Valdir Aguilera
 Físico e pesquisador

 

 

Fractais e auto-similaridade

Valdir Aguilera


Os fractais são objetos matemáticos que vêm estimulando nossa imaginação e conduzindo-nos a explorar terrenos que não suspeitávamos existir. Quem é que ainda não se sentiu fascinado diante da visão colorida e multiforme de um fractal? O exame cuidadoso de seus detalhes faz-nos sentir como se estivéssemos nos indescritíveis limites do infinito. Por esta razão, alguém disse que um fractal é a imaginação do infinito.

A fascinante teoria dos fractais foi criada pelo matemático polonês Benoit Mandelbrot, que também cunhou a palavra (substantivo e adjetivo) fractal (do Latim fractus, do verbo frangere, quebrar, fragmentar). Essa teoria fornece um método rigoroso e compacto para descrever objetos e formas naturais. Por esta razão, Mandelbrot a define como a geometria da natureza. Neste pequeno ensaio, não pretendemos nos demorar muito no tema fractal mas, sim, considerar uma das suas características mais belas e intrigantes: a auto-similaridade.

O que se entende por esse conceito?

A auto-similaridade de uma figura é um aspecto geométrico dela que é invariante por escala. Em outras palavras, uma forma que se repete em si mesma, de maneira semelhante – não necessariamente exatamente igual –, e independente de proporção, se diz auto-similar.

O exemplo mais conhecido usado para ilustrar o conceito de auto-similaridade é o contorno de uma borda marítima. Se olharmos para um mapa que inclua a costa marítima de uma região, podemos constatar que o contorno do litoral se apresenta com muitos recortes e reentrâncias. Se examinarmos um mapa do mesmo litoral, desenhado em maior escala, vamos descobrir outros recortes e novas reentrâncias. Mapas mais detalhados mostram que essas características geométricas teimam em continuar presentes. São, portanto, características invariantes por escala. Não importa o tamanho do mapa, recortes e reentrâncias estarão presentes no delineamento do litoral. Qualquer detalhe do litoral é semelhante ao litoral inteiro!

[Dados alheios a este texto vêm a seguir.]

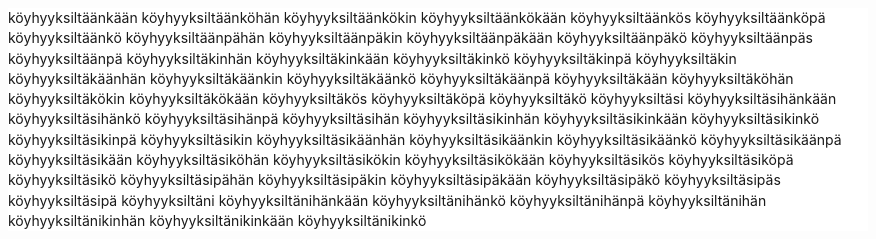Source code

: köyhyyksiltäänkään
köyhyyksiltäänköhän
köyhyyksiltäänkökin
köyhyyksiltäänkökään
köyhyyksiltäänkös
köyhyyksiltäänköpä
köyhyyksiltäänkö
köyhyyksiltäänpähän
köyhyyksiltäänpäkin
köyhyyksiltäänpäkään
köyhyyksiltäänpäkö
köyhyyksiltäänpäs
köyhyyksiltäänpä
köyhyyksiltäkinhän
köyhyyksiltäkinkään
köyhyyksiltäkinkö
köyhyyksiltäkinpä
köyhyyksiltäkin
köyhyyksiltäkäänhän
köyhyyksiltäkäänkin
köyhyyksiltäkäänkö
köyhyyksiltäkäänpä
köyhyyksiltäkään
köyhyyksiltäköhän
köyhyyksiltäkökin
köyhyyksiltäkökään
köyhyyksiltäkös
köyhyyksiltäköpä
köyhyyksiltäkö
köyhyyksiltäsi
köyhyyksiltäsihänkään
köyhyyksiltäsihänkö
köyhyyksiltäsihänpä
köyhyyksiltäsihän
köyhyyksiltäsikinhän
köyhyyksiltäsikinkään
köyhyyksiltäsikinkö
köyhyyksiltäsikinpä
köyhyyksiltäsikin
köyhyyksiltäsikäänhän
köyhyyksiltäsikäänkin
köyhyyksiltäsikäänkö
köyhyyksiltäsikäänpä
köyhyyksiltäsikään
köyhyyksiltäsiköhän
köyhyyksiltäsikökin
köyhyyksiltäsikökään
köyhyyksiltäsikös
köyhyyksiltäsiköpä
köyhyyksiltäsikö
köyhyyksiltäsipähän
köyhyyksiltäsipäkin
köyhyyksiltäsipäkään
köyhyyksiltäsipäkö
köyhyyksiltäsipäs
köyhyyksiltäsipä
köyhyyksiltäni
köyhyyksiltänihänkään
köyhyyksiltänihänkö
köyhyyksiltänihänpä
köyhyyksiltänihän
köyhyyksiltänikinhän
köyhyyksiltänikinkään
köyhyyksiltänikinkö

Exemplos mais técnicos de fractais são, entre outros, a curva de Peano, a curva de Koch, o tapete de Sierpinski e a esponja de Menger. Todos eles são objetos de aparência e propriedades insólitas, construídos por processos geométricos repetidos infinitas vezes. Neles, a auto-similaridade é gritantemente aparente. Por construção, qualquer porção desses objetos é uma reprodução do objeto inteiro. Qualquer parte deles tem as propriedades do todo.

Curva de koch (perímetro da figura colorida) e sua construção.
A figura em branco e preto mostra a construção de um dos lados do triângulo

Jonathan Swift (1667-1745), possivelmente no seu livro Viagens de Gulliver, imagina uma pulga com pulgas menores que a picam, e estas têm pulgas ainda menores que as atormentam, e assim ad infinitum. Partindo de qualquer pulga, podemos imaginar pulgas maiores numa direção e pulgas menores noutra. Assim, ter pulgas é uma propriedade invariante por escala.

Desde tempos bastante remotos, através de processos mentais extraordinários, vários pensadores já haviam intuído o aspecto de auto-similaridade de manifestações da natureza. Talvez a mais antiga referência a esse conhecimento seja a aparentemente singela afirmação o que está em cima é igual ao que está embaixo, atribuída a Hermes Trismegisto que a registrou na sua bastante citada obra O livro da esmeralda, supostamente escrita na superfície de uma pedra de esmeralda, de idade desconhecida (3000 anos?).

Mais recentemente, mas ainda na era pré-cristã, Anaxágoras de Clazomena (500-428 a.C.) afirmava que tudo está em tudo. Cada coisa preexiste nas coisas das quais a vemos nascer e que não há parcela alguma de matéria que não contenha os seres de todas as espécies possíveis. (Alguém vê aqui alguma relação com o enervante paradoxo Einstein-Podolsky-Rosen, da Física Moderna?)

Quase na mesma época, mas bastante distante da Grécia, o filósofo Confúcio (551-479 a.C.), com sua proverbial sabedoria e calma oriental, mas com energia, afirmava na China que para reinar sobre um país é necessário saber primeiramente reinar sobre a própria casa.

Podemos perguntar se Leon Tolstoi (1828-1910) não estava apoiando-se na sua certeza da auto-similaridade de manifestações naturais quando receitou: se queres descrever o universo, descreve a tua aldeia.